| Selected excerpt |
Computer-Aided Protein Design for New Biomaterials


Protein Crystal

A protein crystal.

[Reprinted under a Creative Commons license (CC BY-NC-SA 2.0 DEED).]

The Science

Protein crystallization plays a central role in structural biology research, yet the crystallization process remains poorly understood and highly empirical. Crystal contacts, lattice packing arrangements, and space group preferences are largely unpredictable. Programming protein crystallization through precisely engineered side-chain–side-chain interactions across protein–protein interfaces is therefore an outstanding challenge.

Efforts to understand protein structure and manipulate function typically begin with crystallization followed by X-ray diffraction to determine the molecular arrangement of atoms. Computational protein design now enables scientists to explore ways to use proteins to create completely new materials with precisely tuned characteristics such as lattice dimension and pore size.

Using a computer-based approach, researchers designed porous protein crystals that were revealed to be stable, tunable, and atomically accurate using X-ray scattering and diffraction at the Advanced Light Source (ALS).

| Requirement |
Please give the facility at which, according to the protein design article, the porous protein crystals were studied with X-ray scattering and diffraction. None of the material after this point is needed.

| Listed entries |
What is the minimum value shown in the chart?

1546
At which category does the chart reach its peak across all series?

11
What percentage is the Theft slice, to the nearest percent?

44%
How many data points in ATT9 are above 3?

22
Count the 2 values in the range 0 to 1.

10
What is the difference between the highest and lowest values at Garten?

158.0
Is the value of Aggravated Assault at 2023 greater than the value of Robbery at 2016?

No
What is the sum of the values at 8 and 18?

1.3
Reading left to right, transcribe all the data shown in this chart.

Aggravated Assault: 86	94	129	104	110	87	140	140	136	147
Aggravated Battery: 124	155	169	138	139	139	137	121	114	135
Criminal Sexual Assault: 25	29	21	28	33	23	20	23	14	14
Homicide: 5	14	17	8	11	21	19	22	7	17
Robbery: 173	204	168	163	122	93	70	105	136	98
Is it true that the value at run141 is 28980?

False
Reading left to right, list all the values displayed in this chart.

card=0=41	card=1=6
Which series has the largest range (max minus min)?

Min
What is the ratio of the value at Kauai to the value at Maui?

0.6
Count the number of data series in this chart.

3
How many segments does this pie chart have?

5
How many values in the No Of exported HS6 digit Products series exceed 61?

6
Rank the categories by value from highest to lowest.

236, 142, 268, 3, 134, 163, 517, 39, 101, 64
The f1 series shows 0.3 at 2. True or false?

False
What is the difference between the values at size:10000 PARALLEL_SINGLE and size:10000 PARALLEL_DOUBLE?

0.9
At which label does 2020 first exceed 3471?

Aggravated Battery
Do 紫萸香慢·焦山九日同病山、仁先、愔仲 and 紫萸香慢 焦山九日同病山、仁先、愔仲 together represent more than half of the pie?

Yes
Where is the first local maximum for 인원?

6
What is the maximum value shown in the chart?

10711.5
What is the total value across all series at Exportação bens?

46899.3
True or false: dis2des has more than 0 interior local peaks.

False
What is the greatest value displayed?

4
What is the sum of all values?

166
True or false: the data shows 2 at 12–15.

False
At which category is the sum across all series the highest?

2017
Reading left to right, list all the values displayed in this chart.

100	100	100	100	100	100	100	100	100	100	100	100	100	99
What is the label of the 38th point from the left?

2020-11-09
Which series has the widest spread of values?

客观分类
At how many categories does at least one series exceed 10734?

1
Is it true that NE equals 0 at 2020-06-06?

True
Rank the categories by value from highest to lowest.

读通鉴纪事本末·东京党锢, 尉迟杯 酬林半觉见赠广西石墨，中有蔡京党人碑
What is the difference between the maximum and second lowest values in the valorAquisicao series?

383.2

| Solution to this task |
The Advanced Light Source (ALS).